When a for-profit organization allows an intern to work without compensation, it is 1) taking advantage of workers desperate for experience, 2) skirting the minimum wage laws, and frequently 3) using unpaid interns to take a job that an unemployed worker could fill.

Wow. That single sentence has an amazing amount of muddled thinking. Start with the qualifier “for-profit.” None of the issues he mentions in the rest of the sentence depend on the for-profit or non-profit status of the organization. Marshall is saying these interns are being exploited, but by singling out for-profit organizations, he’s implying that it’s okay for non-profit organizations to exploit people. I suspect he thinks there’s nothing wrong with non-profit organizations accepting volunteers, and he’s trying to hand-wave the distinction.

The first issues he raises, “taking advantage of workers desperate for experience,” is probably the strongest one, in the sense that not paying people for productive work seems exploitive to a lot of people. However, the fact that people have volunteered for these positions, and even paid for them, implies that they must believe they are getting something valuable in return. I think “taking advantage of workers desperate for experience” is probably better read as “providing experience to people desperate to acquire it.”

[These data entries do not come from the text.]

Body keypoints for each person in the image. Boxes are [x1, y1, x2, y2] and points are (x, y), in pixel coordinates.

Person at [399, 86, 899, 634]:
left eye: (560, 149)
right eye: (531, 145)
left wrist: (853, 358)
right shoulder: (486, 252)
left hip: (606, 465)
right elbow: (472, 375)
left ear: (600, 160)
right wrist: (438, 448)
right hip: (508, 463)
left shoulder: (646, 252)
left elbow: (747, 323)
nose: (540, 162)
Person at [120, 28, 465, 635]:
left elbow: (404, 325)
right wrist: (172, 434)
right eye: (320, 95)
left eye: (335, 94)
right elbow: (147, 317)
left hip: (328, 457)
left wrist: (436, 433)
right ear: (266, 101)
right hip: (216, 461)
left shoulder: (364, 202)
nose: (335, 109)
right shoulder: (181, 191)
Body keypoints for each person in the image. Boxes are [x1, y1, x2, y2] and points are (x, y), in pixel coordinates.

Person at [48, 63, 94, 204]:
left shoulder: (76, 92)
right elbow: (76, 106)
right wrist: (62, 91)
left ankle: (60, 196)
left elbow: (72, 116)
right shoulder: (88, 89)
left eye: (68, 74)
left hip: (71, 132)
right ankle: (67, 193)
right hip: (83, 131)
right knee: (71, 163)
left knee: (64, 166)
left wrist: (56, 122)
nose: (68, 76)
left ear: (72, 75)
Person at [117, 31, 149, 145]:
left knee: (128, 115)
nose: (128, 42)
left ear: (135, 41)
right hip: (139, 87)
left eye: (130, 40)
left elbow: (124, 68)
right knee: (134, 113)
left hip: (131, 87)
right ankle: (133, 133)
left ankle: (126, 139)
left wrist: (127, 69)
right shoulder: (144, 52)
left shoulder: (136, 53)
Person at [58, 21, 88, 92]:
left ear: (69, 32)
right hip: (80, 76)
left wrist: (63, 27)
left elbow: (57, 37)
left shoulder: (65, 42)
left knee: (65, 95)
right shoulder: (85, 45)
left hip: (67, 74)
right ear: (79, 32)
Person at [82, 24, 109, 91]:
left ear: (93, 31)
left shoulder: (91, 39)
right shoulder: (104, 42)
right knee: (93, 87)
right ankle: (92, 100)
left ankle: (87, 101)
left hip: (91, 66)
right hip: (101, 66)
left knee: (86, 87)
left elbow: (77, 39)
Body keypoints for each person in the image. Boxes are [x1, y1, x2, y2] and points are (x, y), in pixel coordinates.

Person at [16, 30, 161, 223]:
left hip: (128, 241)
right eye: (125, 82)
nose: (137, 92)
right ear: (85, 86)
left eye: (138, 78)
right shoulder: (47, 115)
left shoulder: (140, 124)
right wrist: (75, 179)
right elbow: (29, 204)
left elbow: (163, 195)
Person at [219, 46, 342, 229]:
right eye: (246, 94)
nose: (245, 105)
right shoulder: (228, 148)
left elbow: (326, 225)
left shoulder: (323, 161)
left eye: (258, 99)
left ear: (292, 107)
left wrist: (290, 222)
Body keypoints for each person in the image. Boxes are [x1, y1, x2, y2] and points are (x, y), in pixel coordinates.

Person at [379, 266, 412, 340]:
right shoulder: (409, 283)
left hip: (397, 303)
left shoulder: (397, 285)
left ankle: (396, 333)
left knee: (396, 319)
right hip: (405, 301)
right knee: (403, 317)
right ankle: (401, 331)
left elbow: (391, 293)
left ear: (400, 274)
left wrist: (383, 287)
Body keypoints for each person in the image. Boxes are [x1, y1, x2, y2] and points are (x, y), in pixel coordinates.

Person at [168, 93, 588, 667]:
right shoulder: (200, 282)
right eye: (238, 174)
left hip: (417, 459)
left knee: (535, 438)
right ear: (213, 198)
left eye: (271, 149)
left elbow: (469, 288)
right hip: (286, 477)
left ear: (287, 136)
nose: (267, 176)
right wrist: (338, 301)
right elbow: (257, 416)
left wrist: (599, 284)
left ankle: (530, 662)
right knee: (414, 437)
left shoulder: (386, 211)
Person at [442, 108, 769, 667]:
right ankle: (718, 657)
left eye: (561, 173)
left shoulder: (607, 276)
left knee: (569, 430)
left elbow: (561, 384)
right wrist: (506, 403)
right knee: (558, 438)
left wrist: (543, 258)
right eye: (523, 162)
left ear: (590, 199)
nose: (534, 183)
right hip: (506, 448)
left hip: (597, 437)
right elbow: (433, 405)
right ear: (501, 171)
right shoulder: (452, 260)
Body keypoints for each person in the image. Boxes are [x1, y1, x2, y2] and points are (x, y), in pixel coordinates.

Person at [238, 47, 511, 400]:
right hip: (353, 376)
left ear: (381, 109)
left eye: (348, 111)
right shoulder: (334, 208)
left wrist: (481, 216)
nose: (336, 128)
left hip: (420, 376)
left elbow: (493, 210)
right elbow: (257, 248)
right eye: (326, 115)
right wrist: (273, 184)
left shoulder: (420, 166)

The second issue, “skirting the minimum wage laws,” is a mind-boggling muddle all by itself. First of all, correct me if I’m wrong, but if you’re skirting the laws, aren’t you obeying them? Second, the minimum wage laws have the same logical form as the ethical issue itself, so appealing to them is a form of begging the question. Third, it implicitly assumes that anything illegal is also unethical, which seems to make it impossible to ever change the law.

The third issue, “using unpaid interns to take a job that an unemployed worker could fill,” is the silliest of them all. What possible change could we make to the intern’s terms of employment that would not take a job that an unemployed worker could fill? Even if the company paid their interns 10 million dollars per hour, the other guy would still be out of a job. And if we give the intern’s job to the other guy, doesn’t that leave the intern unemployed?

If the internship has no real educational value and consists of medial tasks, it’s unfair to the intern for that reason too.

If the internship has no real educational value and consists of menial tasks, don’t you think the intern would quit? I’m sure people wanted these internships because they expected to get something out of them.

The fact that someone agrees to be mistreated doesn’t relieve a person or an organization from the ethical obligation not to mistreat them. Just because you know you can get someone to work for unfair compensation doesn’t make the compensation fair.

I’m not sure why you need a concept of “fair” beyond the fact that people are willing to work for it. To put it another way, if the people who accept the compensation think it’s fair enough for them, who are we to question their judgement?

Auctioning off the exploitive internship to the highest bidder just compounds the unfairness. The interns are now being chosen according to financial means rather than merit. Whether or not the money goes to charity, this is ethically indistinguishable from a bribe or a kickback.  “Okay: we have ten good candidates for this internship. Who’s willing to pay the most for it? Cash only!” This method of choosing interns would be unethical for paid internships.

What makes bribes unethical is that the person receiving the bribe is dishonoring a duty. A facilities manager who picks a roofing contractor because he got a kickback is betraying the interests of his employer in finding a good roofer, and a building inspector who overlooks faulty wiring because of a bribe is betraying the city that pays him to keep buildings safe. In the case of the auctioned internships, no one is being betrayed. A professional ethicist should be able to spot a distinction like this.

I imagine that spending time at a major media organization or hanging out with captains of industry is a pretty educational experience. I’m sure plenty of people are willing to pay for those experiences. If there’s an ethics issue here, it’s not that people paid for internships, it’s whether or not they got good value for their money…which is the same question we have about any purchase.